Como já sabem todos os assíduos frequentadores de Hogwarts, o ano letivo deveria terminar, na telona, com uma carnificina robusta, mordidas de lobisomem incluídas. E terminou, não foi? Qual o quê... Fora aquele Avada kedavra que os leitores já conhecem, só uma meia duziazinha de janelas e copos estilhaçados – e pronto. Andaram dizendo por aí que era pra não diminuir o impacto da batalha final, lá pelo oitavo filme. Desculpa riddikulus. Afinal, todo santo episódio não termina em enfrentamento grande, tanto no papel quanto no celuloide? e algum potterer se sente realmente enfadado com isso? Pelas barbas de Merlin! faça-me o favor. Muxoxos irritados. E por falar em Avada kedavra, cadê a tristeza grandiosa do funeral no colégio? E se a (absurda) intenção era não investir tanto nas cerimônias sombrias, onde estavam os preparativos do casamento de Gui Weasley e Fleur Delacour? Decepção dupla. Mas um último requisito, ah, este era indiscutível, este era batata que o longa iria cumprir, é óbvio: explicar, para os leigos e semileigos, por que cargas d’água o “príncipe” do título era considerado um “príncipe” – e mais: um Príncipe Mestiço, com maiúsculas e tudo. Quanto a isso não tinha jeito de se esquivar, certo? Pois tinha, e o roteiro mais uma vez deu uma vassourada no assunto, fingindo que não era com ele. Então tá. Quem já conhecia a história mordeu os lábios; quem não conhecia, ainda não foi desta vez. Provavelmente o espectador desamparado se limitou a dar uma espiadela no relógio e outra em volta, pra ver se o problema era só com ele ou se alguém mais percebera que o rei estava nu.

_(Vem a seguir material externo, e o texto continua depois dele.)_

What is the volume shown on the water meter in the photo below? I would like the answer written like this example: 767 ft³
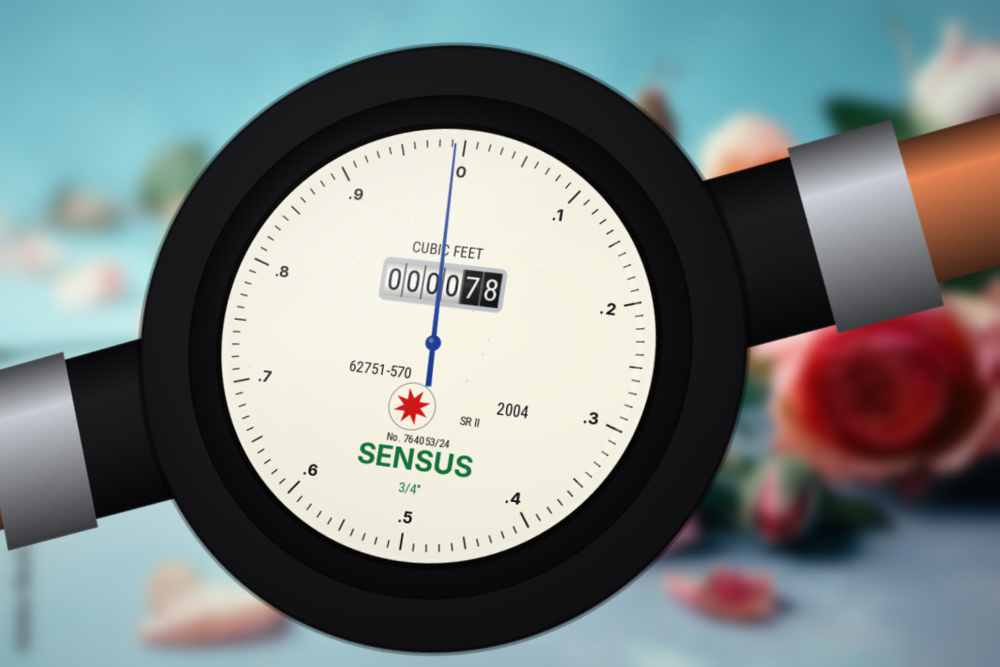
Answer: 77.99 ft³
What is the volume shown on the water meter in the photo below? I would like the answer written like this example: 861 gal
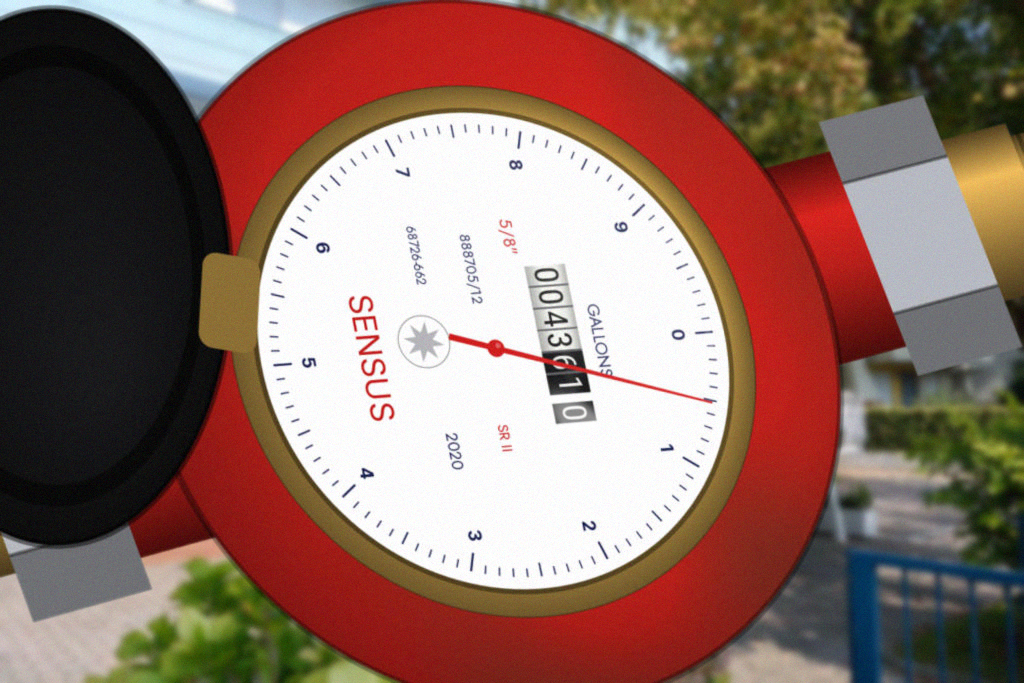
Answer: 43610.5 gal
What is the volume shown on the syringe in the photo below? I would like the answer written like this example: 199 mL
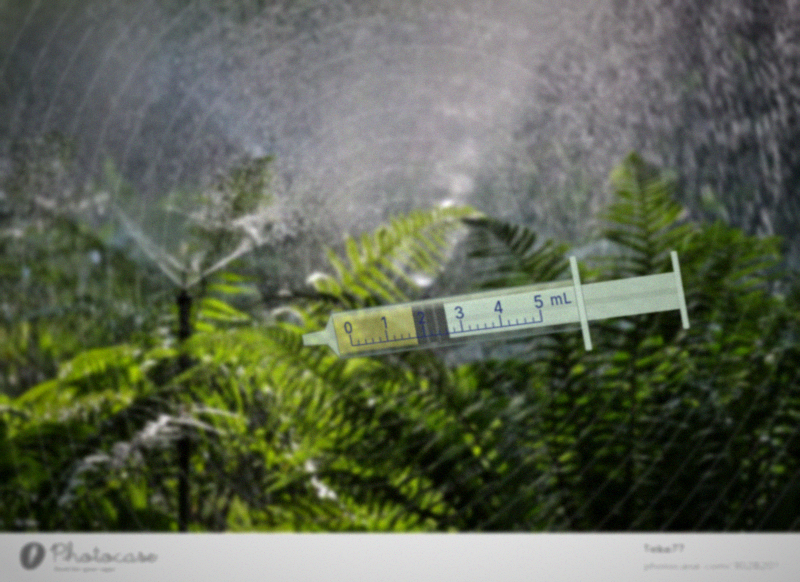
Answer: 1.8 mL
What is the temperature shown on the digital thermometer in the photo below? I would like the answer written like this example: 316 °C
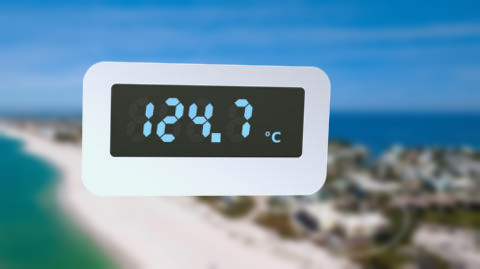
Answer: 124.7 °C
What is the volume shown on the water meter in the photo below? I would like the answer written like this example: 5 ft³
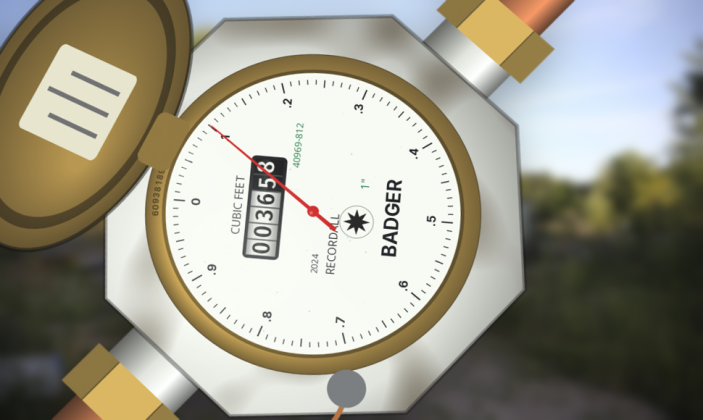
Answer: 3658.10 ft³
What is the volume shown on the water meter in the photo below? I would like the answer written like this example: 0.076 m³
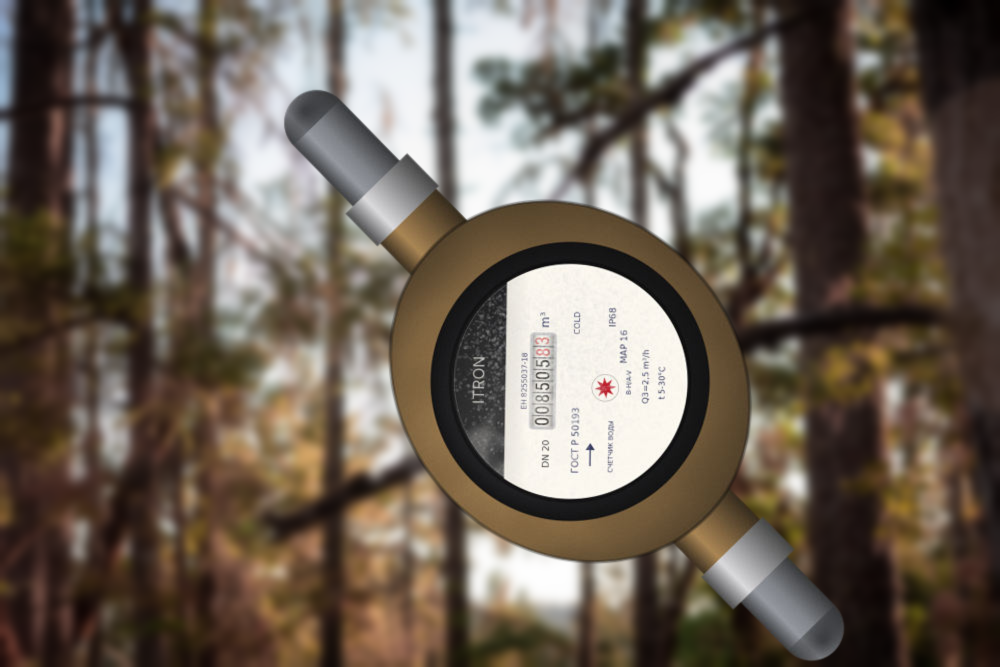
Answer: 8505.83 m³
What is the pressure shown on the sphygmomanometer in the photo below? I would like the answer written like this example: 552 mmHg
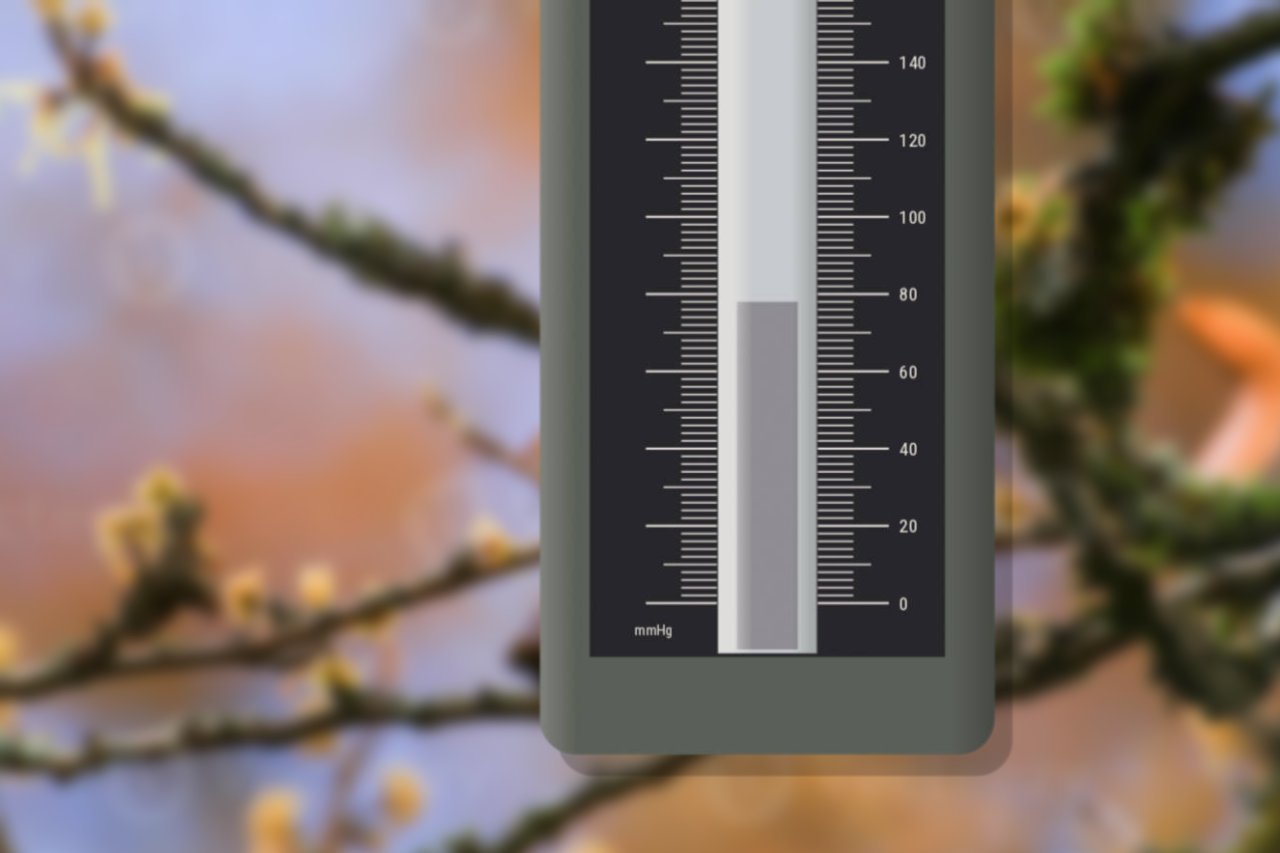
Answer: 78 mmHg
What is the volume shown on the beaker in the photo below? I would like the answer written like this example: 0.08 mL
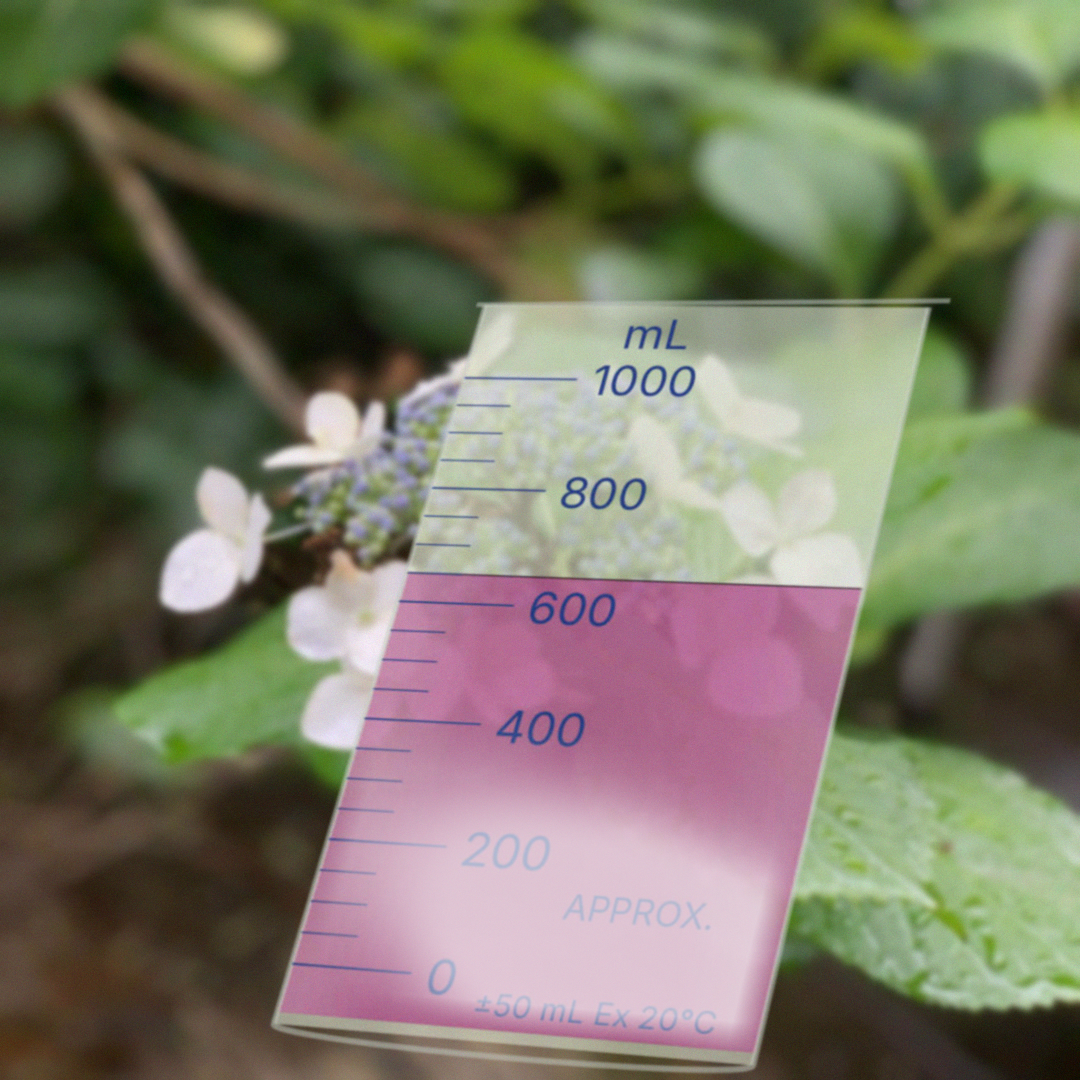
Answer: 650 mL
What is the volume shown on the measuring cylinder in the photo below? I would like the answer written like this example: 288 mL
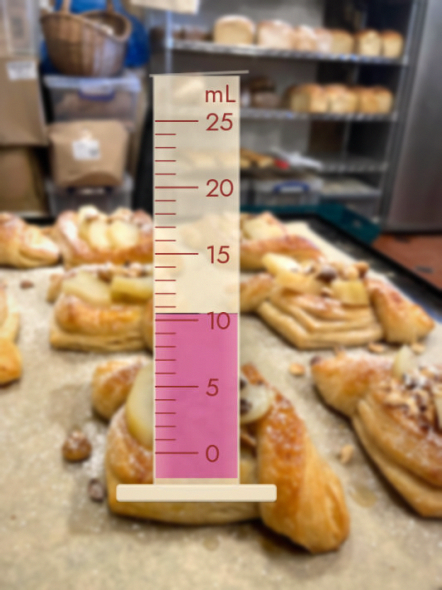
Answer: 10.5 mL
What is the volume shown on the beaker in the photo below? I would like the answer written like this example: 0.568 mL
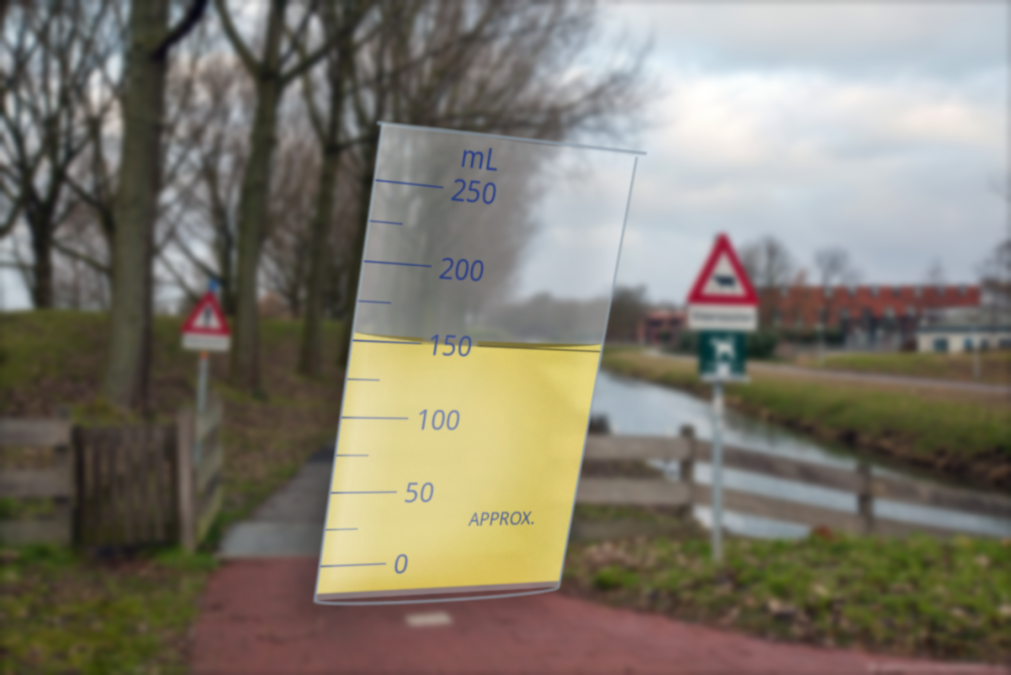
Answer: 150 mL
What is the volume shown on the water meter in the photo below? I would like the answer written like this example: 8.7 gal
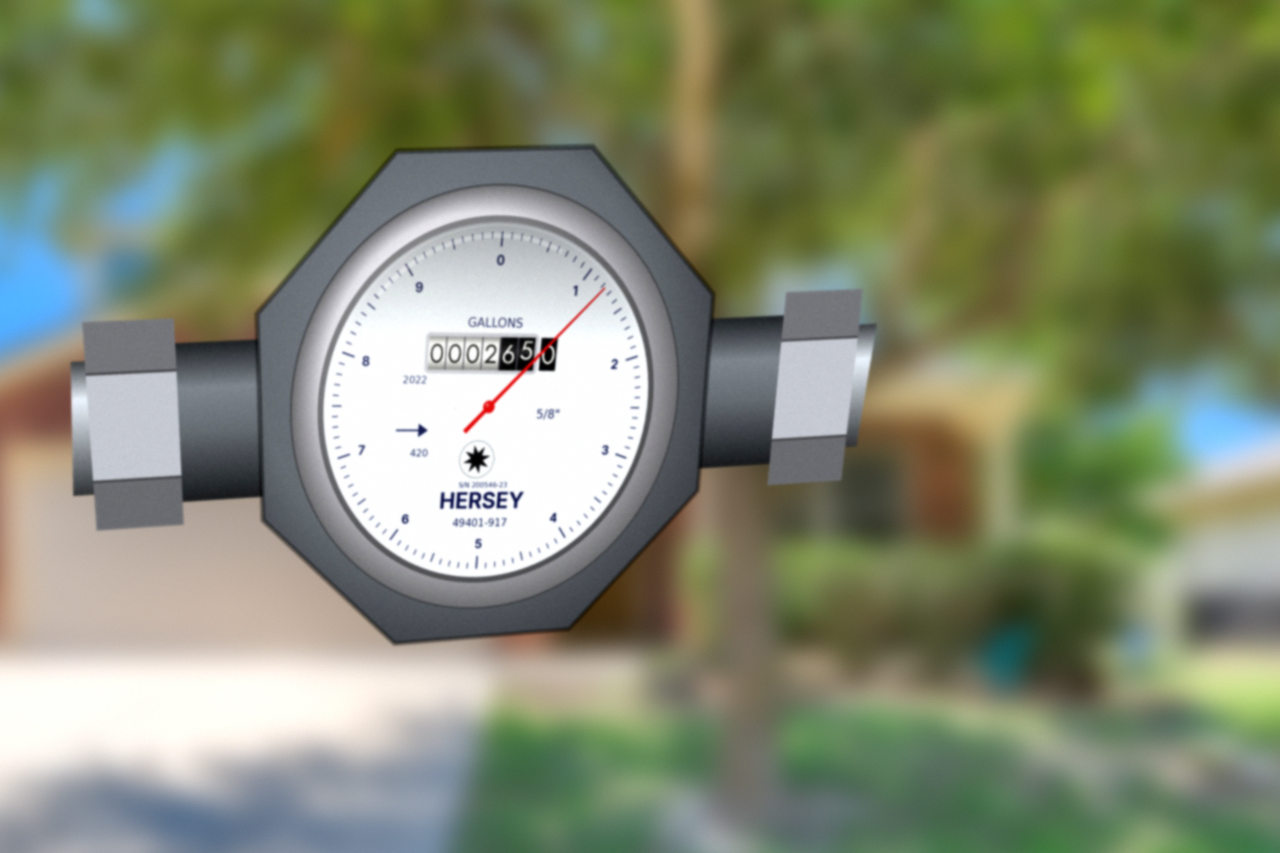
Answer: 2651.2 gal
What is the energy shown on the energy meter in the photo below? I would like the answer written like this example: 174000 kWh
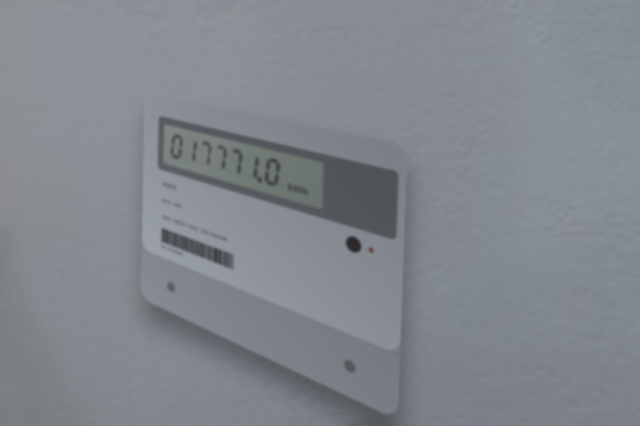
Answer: 17771.0 kWh
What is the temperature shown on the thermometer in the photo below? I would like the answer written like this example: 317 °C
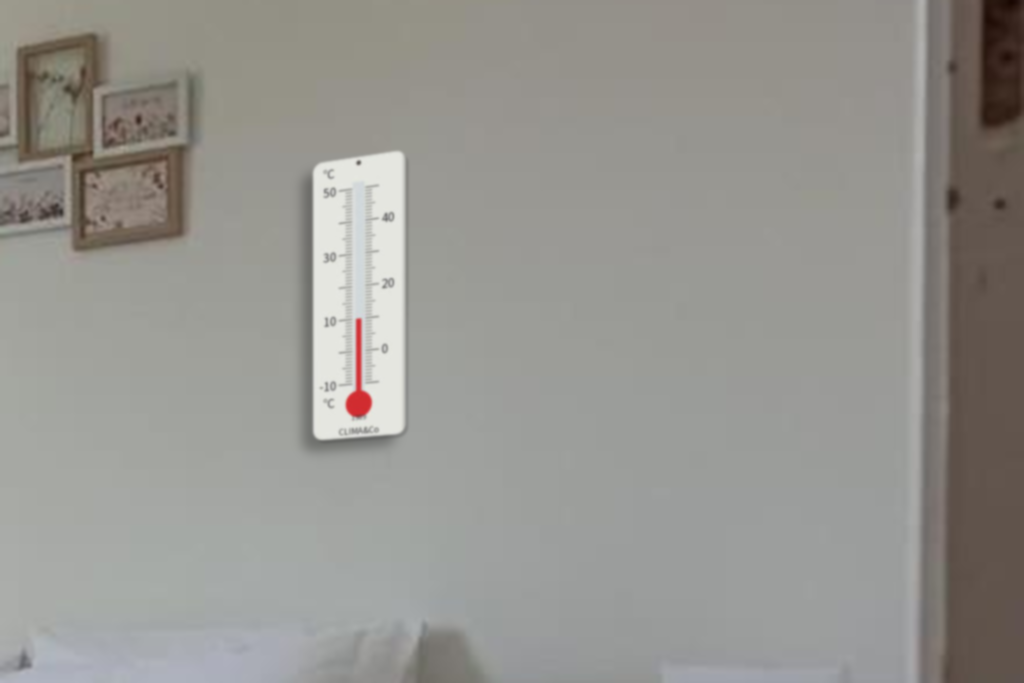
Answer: 10 °C
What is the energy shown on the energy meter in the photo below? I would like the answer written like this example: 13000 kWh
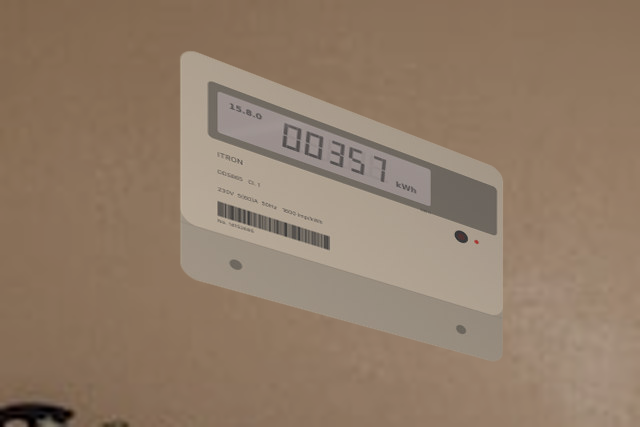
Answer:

Ok, ok: para sermos elegantemente grifinórios, devemos concordar que o filme – como todos os da série – faz vista, e é caprichoso nos detalhes artísticos, sonoros, fotográficos e afins. Não chega a ser um bicho-papão de férias. Mas que é um morto-vivo chochinho, chochinho, sonserino que só ele, lá isso é. Tremendo malfeito feito às páginas que não conseguiu honrar. O que se pode dizer de um roteiro que, entre todos os aspectos palpitantes da obra original, escolheu privilegiar exatamente as filigranas adolescentes dos bruxinhos, e ainda assim de maneira desapaixonada e pouco charmosa? É comprar gato por unicórnio. Não sei você, mas eu saí do cinema com a (nem tão) ligeira impressão de ter sido feita de trouxa.